Below are records; give the number of their lines that hold the word "world", and write nothing more.

**** Supplied records

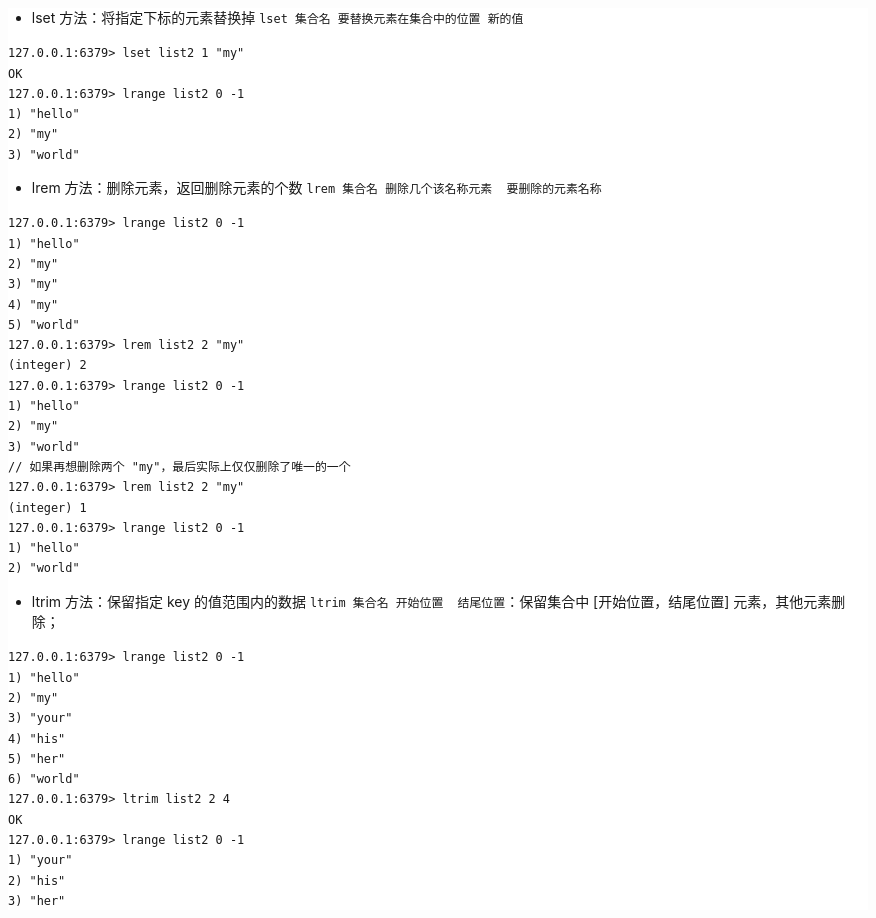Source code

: - lset 方法：将指定下标的元素替换掉
    `lset 集合名 要替换元素在集合中的位置 新的值`

```redis
127.0.0.1:6379> lset list2 1 "my"
OK
127.0.0.1:6379> lrange list2 0 -1
1) "hello"
2) "my"
3) "world"
```

- lrem 方法：删除元素，返回删除元素的个数
    `lrem 集合名 删除几个该名称元素  要删除的元素名称`

```redis
127.0.0.1:6379> lrange list2 0 -1
1) "hello"
2) "my"
3) "my"
4) "my"
5) "world"
127.0.0.1:6379> lrem list2 2 "my"
(integer) 2
127.0.0.1:6379> lrange list2 0 -1
1) "hello"
2) "my"
3) "world"
// 如果再想删除两个 "my"，最后实际上仅仅删除了唯一的一个
127.0.0.1:6379> lrem list2 2 "my"
(integer) 1
127.0.0.1:6379> lrange list2 0 -1
1) "hello"
2) "world"

```

- ltrim 方法：保留指定 key 的值范围内的数据
    `ltrim 集合名 开始位置  结尾位置`：保留集合中 [开始位置，结尾位置] 元素，其他元素删除；

```redis
127.0.0.1:6379> lrange list2 0 -1
1) "hello"
2) "my"
3) "your"
4) "his"
5) "her"
6) "world"
127.0.0.1:6379> ltrim list2 2 4
OK
127.0.0.1:6379> lrange list2 0 -1
1) "your"
2) "his"
3) "her"
```
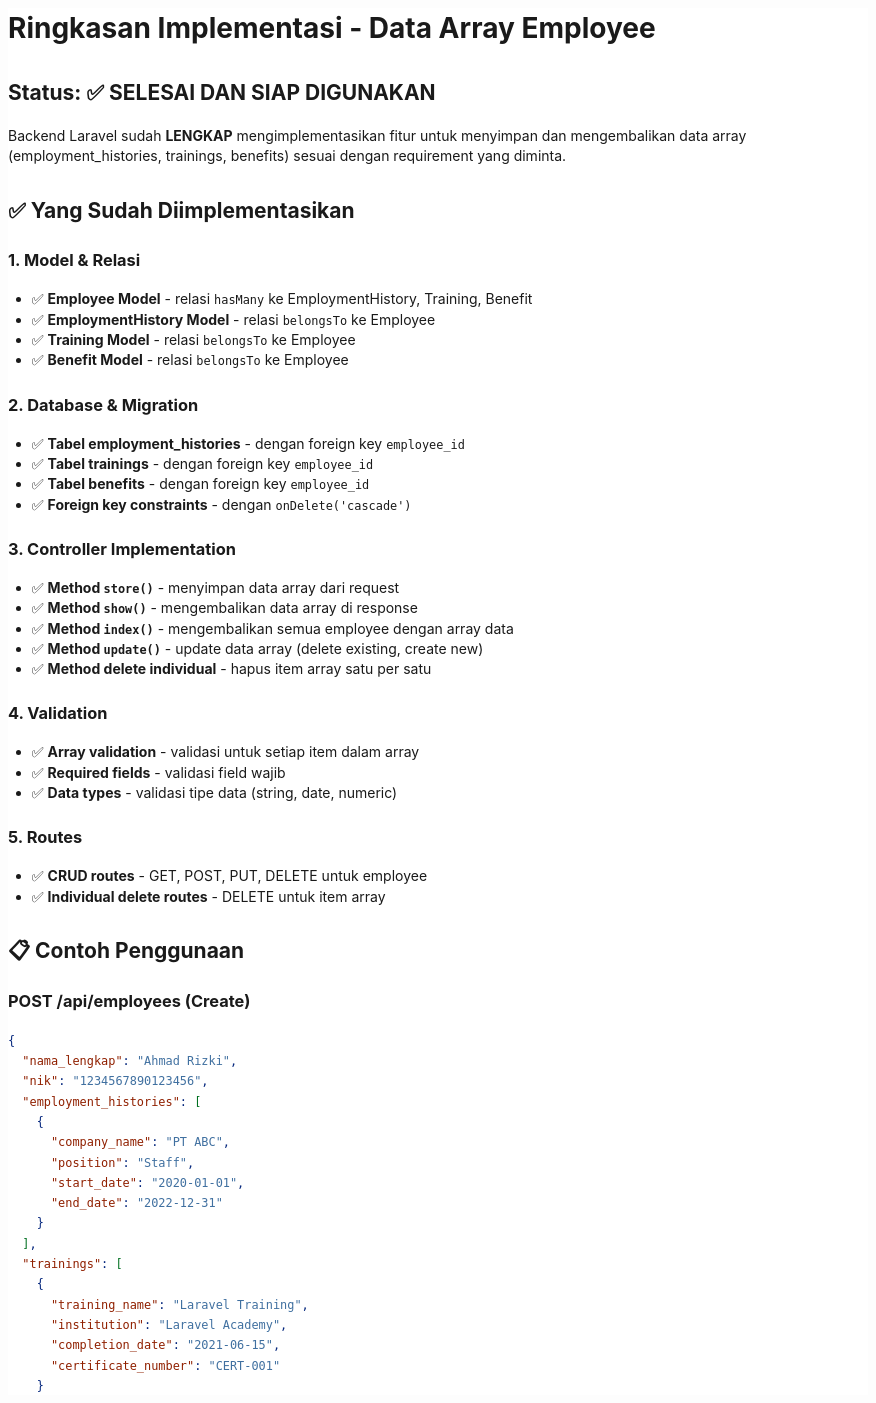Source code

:# Ringkasan Implementasi - Data Array Employee

## Status: ✅ **SELESAI DAN SIAP DIGUNAKAN**

Backend Laravel sudah **LENGKAP** mengimplementasikan fitur untuk menyimpan dan mengembalikan data array (employment_histories, trainings, benefits) sesuai dengan requirement yang diminta.

## ✅ Yang Sudah Diimplementasikan

### 1. Model & Relasi
- ✅ **Employee Model** - relasi `hasMany` ke EmploymentHistory, Training, Benefit
- ✅ **EmploymentHistory Model** - relasi `belongsTo` ke Employee
- ✅ **Training Model** - relasi `belongsTo` ke Employee  
- ✅ **Benefit Model** - relasi `belongsTo` ke Employee

### 2. Database & Migration
- ✅ **Tabel employment_histories** - dengan foreign key `employee_id`
- ✅ **Tabel trainings** - dengan foreign key `employee_id`
- ✅ **Tabel benefits** - dengan foreign key `employee_id`
- ✅ **Foreign key constraints** - dengan `onDelete('cascade')`

### 3. Controller Implementation
- ✅ **Method `store()`** - menyimpan data array dari request
- ✅ **Method `show()`** - mengembalikan data array di response
- ✅ **Method `index()`** - mengembalikan semua employee dengan array data
- ✅ **Method `update()`** - update data array (delete existing, create new)
- ✅ **Method delete individual** - hapus item array satu per satu

### 4. Validation
- ✅ **Array validation** - validasi untuk setiap item dalam array
- ✅ **Required fields** - validasi field wajib
- ✅ **Data types** - validasi tipe data (string, date, numeric)

### 5. Routes
- ✅ **CRUD routes** - GET, POST, PUT, DELETE untuk employee
- ✅ **Individual delete routes** - DELETE untuk item array

## 📋 Contoh Penggunaan

### POST /api/employees (Create)
```json
{
  "nama_lengkap": "Ahmad Rizki",
  "nik": "1234567890123456",
  "employment_histories": [
    {
      "company_name": "PT ABC",
      "position": "Staff",
      "start_date": "2020-01-01",
      "end_date": "2022-12-31"
    }
  ],
  "trainings": [
    {
      "training_name": "Laravel Training",
      "institution": "Laravel Academy",
      "completion_date": "2021-06-15",
      "certificate_number": "CERT-001"
    }
```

********

## Response to this exercise
5